Background: Since the late 1990s, funding for development of neglected disease drugs has increased with an influx of resources from product development partnerships (PDPs). Previous research showed modest gains in drug approvals and products in Phase III of clinical development in the period 2000-2008.

Objective: We assessed the 2009-2013 period in terms of numbers of products in Phase III development and numbers of approvals. Subsequently, we calculated the PDP share in terms of sponsorship of new approvals. We also identified the numbers of 2000-2013 approvals included in the World Health Organization's Essential Drug List (EDL).

Methods: We identified new approvals and Phase III products targeting neglected diseases in the period 2009-2013 by searching ClinicalTrials.gov, IMS R&D Focus, and Investigational Drugs Database, as well as drug regulatory agency websites. Subsequently, we determined which products approved between 2000 and 2013 have been included in the most recent version of the EDL.

Results: We found 20 new approvals targeting neglected diseases in the period 2009-2013. PDPs were the primary sponsor of 57% of new approvals in this time frame. Approvals included 1 new molecular entity, 5 vaccines, 2 new indications, 9 fixed-dose combinations, and 3 new formulations. HIV/AIDS (pediatric indications) and malaria accounted for 60% of approvals in 2009-2013. The average number of new approvals per year for neglected diseases rose from 2.6 in 2000-2008 to 4.9 in 2009-2013. The World Health Organization included 44% of 2000-2013 approved products on the EDL. We found 18 products currently in Phase III of clinical development. Products in Phase III testing included 3 new molecular entities, 6 vaccines, 2 fixed-dose combinations, 5 new indications, and 2 new formulations.

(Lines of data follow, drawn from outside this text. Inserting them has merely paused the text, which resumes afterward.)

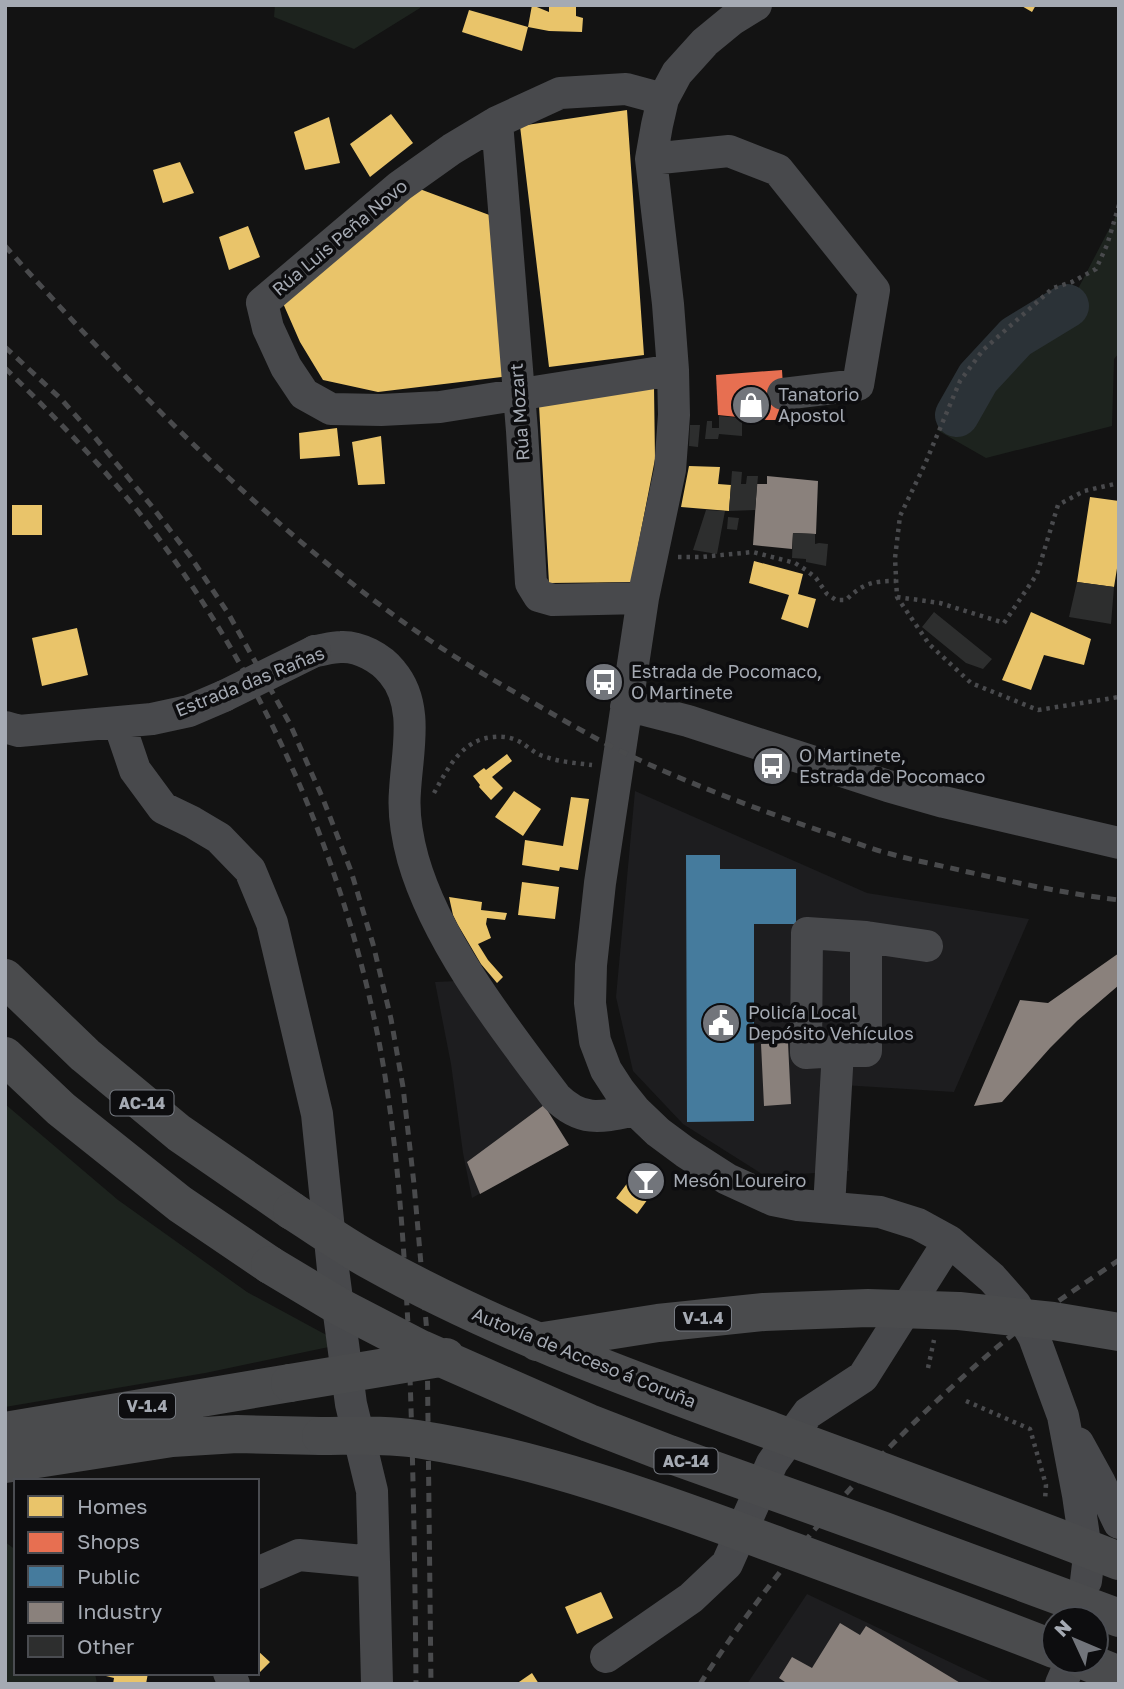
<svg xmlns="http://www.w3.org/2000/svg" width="1124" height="1689" font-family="'Golos Text',sans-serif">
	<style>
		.built { fill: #1d1d1f }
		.green { fill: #1d231e }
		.homes { fill: #e9c46a }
		.shops { fill: #e76f51 }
		.public { fill: #457b9d }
		.industry { fill: #8a817c }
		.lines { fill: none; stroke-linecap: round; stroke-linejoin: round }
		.river { stroke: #2b3237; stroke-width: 44 }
		.building { fill: #2d2e2e }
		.path { stroke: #494a4d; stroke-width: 4.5; stroke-dasharray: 3.5 5; stroke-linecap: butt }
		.minor { stroke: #48494c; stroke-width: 32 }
		.highway { stroke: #4a4b4d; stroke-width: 38 }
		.rail { stroke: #494a4c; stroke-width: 5; stroke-dasharray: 9 7; stroke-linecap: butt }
		.minor-bridge { stroke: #48494c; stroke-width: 32 }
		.highway-bridge { stroke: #4a4b4d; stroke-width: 38 }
		.labels { text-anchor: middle; stroke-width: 7; stroke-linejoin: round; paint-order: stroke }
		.shield { fill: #0d0d0f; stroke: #777b82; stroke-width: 2 }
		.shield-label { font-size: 16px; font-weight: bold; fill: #a5aab3 }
		.street-label { font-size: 18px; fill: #a5aab3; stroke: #0d0d0f }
		.poi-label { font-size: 18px; fill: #a5aab3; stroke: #0d0d0f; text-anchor: start }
	</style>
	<rect width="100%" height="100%" fill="#131313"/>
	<path class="built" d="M635,791L867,893L1029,919L954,1092L843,1085L849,1171L765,1176L683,1124L633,1071L616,997Z
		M458,981L544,1105L569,1145L472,1198L463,1153L451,1064L435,982Z
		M807,1594L996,1684H747Z"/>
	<path class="green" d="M275,5H421L420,8L354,49L274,17Z
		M1119,210V353L1114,359L1112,426L986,458L937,430L1020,340L1066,312Z
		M5,1104L118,1200L247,1292L343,1344L205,1373L5,1407Z
		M5,1542L16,1550V1673H95L97,1684H5Z"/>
	<path class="homes" d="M532,5L549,12V5H576V16L583,18L582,32L549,31L528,27Z
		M1020,5H1036L1032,12Z
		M469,10L528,27L522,51L462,32Z
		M627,110L644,355L549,367L520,126Z
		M391,114L413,143L370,177L350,144Z
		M329,117L340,163L305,170L294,132Z
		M180,162L194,193L163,203L153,170Z
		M417,188L492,216L510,376L378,392L323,380L300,342L282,301Z
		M248,226L260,257L229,270L219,237Z
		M654,387L655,459L631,582L549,583L539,405Z
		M337,428L340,456L300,459L299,433Z
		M381,436L385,484L358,485L352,442Z
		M689,466L720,467L718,484L731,485L729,511L681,507Z
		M1090,497L1119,501V556L1114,587L1077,582Z
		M12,505H42V535H12Z
		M754,561L803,574L798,594L816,599L808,628L781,619L789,595L749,583Z
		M1031,612L1091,639L1084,665L1044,655L1031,690L1002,680Z
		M77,628L88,675L42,686L32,638Z
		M507,754L512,761L492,777L503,788L491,800L479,787L480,785L473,776L484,768L486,770Z
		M514,791L541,809L523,836L495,817Z
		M571,797L589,799L578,870L560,867L559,871L522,865L525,840L563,846Z
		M522,882L559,887L555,919L518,915Z
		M449,897L482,902L481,910L507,913L505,920L487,918L486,924L491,938L478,944L488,960L503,977L497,983L481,964L458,925L453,915Z
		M641,1165L661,1181L637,1214L616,1198Z
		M601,1592L613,1618L577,1634L565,1607Z
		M257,1650L270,1662L257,1675Z
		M106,1673H148L146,1684H113L114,1678L106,1676Z
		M532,1673L539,1684H516Z"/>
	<path class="shops" d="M782,370L785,420H767L718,415L716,375Z"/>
	<path class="public" d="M686,855H720V869H796V924H754V1121L687,1122Z"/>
	<path class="industry" d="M767,476L818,481L816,534L793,533L792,549L753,545L757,484H767Z
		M1119,953V985L1077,1021L1050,1048L1002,1102L974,1106L1020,1000L1048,1003Z
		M788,1043L791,1104L764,1106L761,1044Z
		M544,1105L569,1145L480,1194L467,1162Z
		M840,1623L860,1635L866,1626L962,1684H788L779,1678L792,1657L812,1668Z"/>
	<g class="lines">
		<path class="river" d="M957,415L978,378L1016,337L1067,306"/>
	</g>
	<path class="building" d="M719,416L742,418V436L719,434L718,439H705L707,421H712V428H719Z
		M690,425H700L698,447L689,446Z
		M732,471L742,472L741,484H746L747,476H758L755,510L729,511Z
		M706,510L725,511L717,554L693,550Z
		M728,517L739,518L737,530L727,529Z
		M793,533L815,534V544L819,543L828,544L826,566L806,562V559L792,558Z
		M1077,582L1114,587L1111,624L1069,617Z
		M934,612L992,659L983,669L966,663L922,627Z"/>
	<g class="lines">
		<path class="path" d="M1119,205L1107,245L1096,269L1072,282L1053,288L983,350L960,381L925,464L900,516L895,558L897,597L929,644L971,683L1038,710L1119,697
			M678,557H701L753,552L795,563L806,570L816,578L827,594L836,600H846C863,583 873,581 896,581
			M897,597L940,603L1004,623L1037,574L1058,505L1084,491L1119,483
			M434,793C448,768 462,739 494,737C501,736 509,737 516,740C526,744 533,753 543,756C559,762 576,763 592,765
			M928,1368L934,1340
			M966,1401L1030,1429L1046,1485L1045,1500"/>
		<path class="minor" d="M756,5L733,19L705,42L677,73L663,99L657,125L651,159L668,304L673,370L674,415L670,470L643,598L600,883L591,965L590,1003L595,1041L606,1070L619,1090L635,1110L658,1132L685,1152L727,1179L773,1200L798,1205L880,1212L918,1224L949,1241L992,1278L1015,1304L1034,1337L1063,1416L1078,1495L1088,1564L1086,1581
			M663,99L626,89L560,93L497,122L452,149L400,186L262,303L268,328L286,367L304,394L331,409L381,410L440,407L673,370
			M497,122L522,431L531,583L539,596L553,600L643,598
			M651,159L729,151L778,170L874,290L858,385L783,394
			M315,651C323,650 332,647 341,647C359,646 381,658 392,672C420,705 407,752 405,791C403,814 407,837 413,859C437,943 504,1028 556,1097C582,1123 602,1117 635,1110
			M626,707L645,710L688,721L888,786L944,802L1119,843
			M119,723L135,770L163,808L192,822L219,838L250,870L272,923L317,1114L333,1269L351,1404L372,1491L374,1562L299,1555L257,1573
			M5,727L19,731L152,719L189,711L224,696
			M866,937L927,946
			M829,1207L838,1051H866V937L807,933L806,1053L838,1051
			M1078,1443L1100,1483L1119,1523
			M374,1562L377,1684
			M606,1657L691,1598L727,1564L772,1463L808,1413L863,1377L949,1241
			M229,1673L234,1684
			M1061,1684L1071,1661"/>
		<path class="highway" d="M5,978L85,1055L179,1133L292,1211
			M5,1056L61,1109L180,1204L270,1265
			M5,1431L290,1383
			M5,1464L172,1438L237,1434L321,1436
			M1085,1661L1119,1675"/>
		<path class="rail" d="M5,246C127,383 257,517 406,624C444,651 484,675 525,698C565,721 605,745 648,764C704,789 762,811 821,831C844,838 867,848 891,854C916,861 943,866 968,872C1018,883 1068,894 1119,900
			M5,347L61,399L93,435L150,504L190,556L228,613L290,724L323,799L351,871L373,944L391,1019L403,1087L414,1184L427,1333L431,1684
			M5,368C51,413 96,459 137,510C259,665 343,853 380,1047C397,1139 403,1232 408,1325C413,1445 415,1564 416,1684
			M700,1684C783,1556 885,1441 1002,1343C1039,1313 1079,1287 1119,1260"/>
		<path class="minor-bridge" d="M224,696L315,651"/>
		<path class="highway-bridge" d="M292,1211C319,1228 345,1247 373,1262C500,1333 636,1381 772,1431C888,1474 1004,1516 1119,1561
			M270,1265L340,1307L421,1349L589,1423L669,1454L884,1531L1119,1618
			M537,1342L658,1323L764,1312L868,1308L959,1311L1053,1321L1119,1332
			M290,1383L446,1357
			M321,1436C353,1436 385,1434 417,1439C539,1458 655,1500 771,1543C866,1578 960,1612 1054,1649"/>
	</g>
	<defs>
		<symbol id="shop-disc" viewBox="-11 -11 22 22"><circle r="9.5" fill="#72757b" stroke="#0d0d0f"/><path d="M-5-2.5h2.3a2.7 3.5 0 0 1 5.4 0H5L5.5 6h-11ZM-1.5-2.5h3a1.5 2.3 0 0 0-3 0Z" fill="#fff"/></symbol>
		<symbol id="bus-disc" viewBox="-11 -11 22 22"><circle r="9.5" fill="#72757b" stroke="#0d0d0f"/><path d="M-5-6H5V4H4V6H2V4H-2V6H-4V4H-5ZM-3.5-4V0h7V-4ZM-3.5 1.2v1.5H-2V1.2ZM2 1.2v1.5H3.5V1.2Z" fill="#fff"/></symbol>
		<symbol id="civic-disc" viewBox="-11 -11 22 22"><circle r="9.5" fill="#72757b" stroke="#0d0d0f"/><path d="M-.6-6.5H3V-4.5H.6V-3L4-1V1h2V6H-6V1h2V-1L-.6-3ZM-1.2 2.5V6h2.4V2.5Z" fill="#fff"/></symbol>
		<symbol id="bar-disc" viewBox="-11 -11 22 22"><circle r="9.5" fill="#72757b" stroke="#0d0d0f"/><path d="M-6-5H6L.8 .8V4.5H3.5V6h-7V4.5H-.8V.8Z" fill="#fff"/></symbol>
	</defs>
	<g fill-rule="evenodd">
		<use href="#shop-disc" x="729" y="383" width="44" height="44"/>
		<use href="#bus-disc" x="582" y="660" width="44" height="44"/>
		<use href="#bus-disc" x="750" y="744" width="44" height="44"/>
		<use href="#civic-disc" x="699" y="1001" width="44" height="44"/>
		<use href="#bar-disc" x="624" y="1159" width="44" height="44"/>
	</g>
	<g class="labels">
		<g class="shield">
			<rect x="110.5" y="1090.5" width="63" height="25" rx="5"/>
			<rect x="675" y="1305.5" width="56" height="25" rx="5"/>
			<rect x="119" y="1393.5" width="56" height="25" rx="5"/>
			<rect x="654.5" y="1448.5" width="63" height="25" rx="5"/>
		</g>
		<g class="shield-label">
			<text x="142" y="1109">AC-14</text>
			<text x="703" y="1324">V-1.4</text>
			<text x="147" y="1412">V-1.4</text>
			<text x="686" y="1467">AC-14</text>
		</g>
		<g class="street-label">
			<text transform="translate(340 238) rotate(-40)" y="6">Rúa Luis Peña Novo</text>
			<text transform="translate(520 412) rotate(-94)" y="6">Rúa Mozart</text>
			<text transform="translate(250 682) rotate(-22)" y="6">Estrada das Rañas</text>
			<text transform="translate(584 1358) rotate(22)" y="6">Autovía de Acceso á Coruña</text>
		</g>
		<g class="poi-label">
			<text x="778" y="401">Tanatorio<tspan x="778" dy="21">Apostol</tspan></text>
			<text x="631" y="678">Estrada de Pocomaco,<tspan x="631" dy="21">O Martinete</tspan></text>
			<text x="799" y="762">O Martinete,<tspan x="799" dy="21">Estrada de Pocomaco</tspan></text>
			<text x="748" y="1019">Policía Local<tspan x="748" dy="21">Depósito Vehículos</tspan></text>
			<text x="673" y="1187">Mesón Loureiro</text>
		</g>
	</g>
	<rect width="1124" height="1689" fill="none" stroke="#a5aab3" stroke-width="14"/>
	<rect x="14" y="1479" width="245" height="196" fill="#0d0d0f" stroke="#4a4c51" stroke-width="2"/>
	<rect x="28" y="1496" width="35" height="21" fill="#e9c46a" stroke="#4a4c51" stroke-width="2"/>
	<text x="77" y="1514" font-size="21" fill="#a5aab3">Homes</text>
	<rect x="28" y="1532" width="35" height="21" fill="#e76f51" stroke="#4a4c51" stroke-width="2"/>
	<text x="77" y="1549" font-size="21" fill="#a5aab3">Shops</text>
	<rect x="28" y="1566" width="35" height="21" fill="#457b9d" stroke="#4a4c51" stroke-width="2"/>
	<text x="77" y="1584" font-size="21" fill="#a5aab3">Public</text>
	<rect x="28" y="1602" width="35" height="21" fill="#8a817c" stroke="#4a4c51" stroke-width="2"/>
	<text x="77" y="1619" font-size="21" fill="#a5aab3">Industry</text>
	<rect x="28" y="1636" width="35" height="21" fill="#2d2e2e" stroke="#4a4c51" stroke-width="2"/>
	<text x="77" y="1654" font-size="21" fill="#a5aab3">Other</text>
	<g transform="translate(1075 1640) rotate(314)"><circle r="33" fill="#0d0d0f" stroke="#4a4c51" stroke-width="2"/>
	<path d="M0-5L12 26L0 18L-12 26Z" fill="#72757b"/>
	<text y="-10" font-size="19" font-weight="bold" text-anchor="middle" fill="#a5aab3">N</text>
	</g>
</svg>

Conclusions: Increased funding through PDPs for neglected disease drug development seems to be producing results. Approvals and products in Phase III testing have shown a steady increase since 2000, with nearly a doubling of products in 2009-2013, compared with 2000-2008, in terms of the annual average yield. However, only 3 new molecular entities have been approved in 14 years. In addition, malaria and HIV (pediatric indications) seem to have benefited most from increased funding, whereas less success has occurred with other diseases. Inclusion of newly approved products on the EDL has been slow and limited, with only 44% of new approvals added to the list. Uneven progress suggests funding could be better targeted. In addition, PDPs could do more to facilitate access, in particular by working closely with the World Health Organization to assess the clinical effectiveness and cost-effectiveness of new approvals.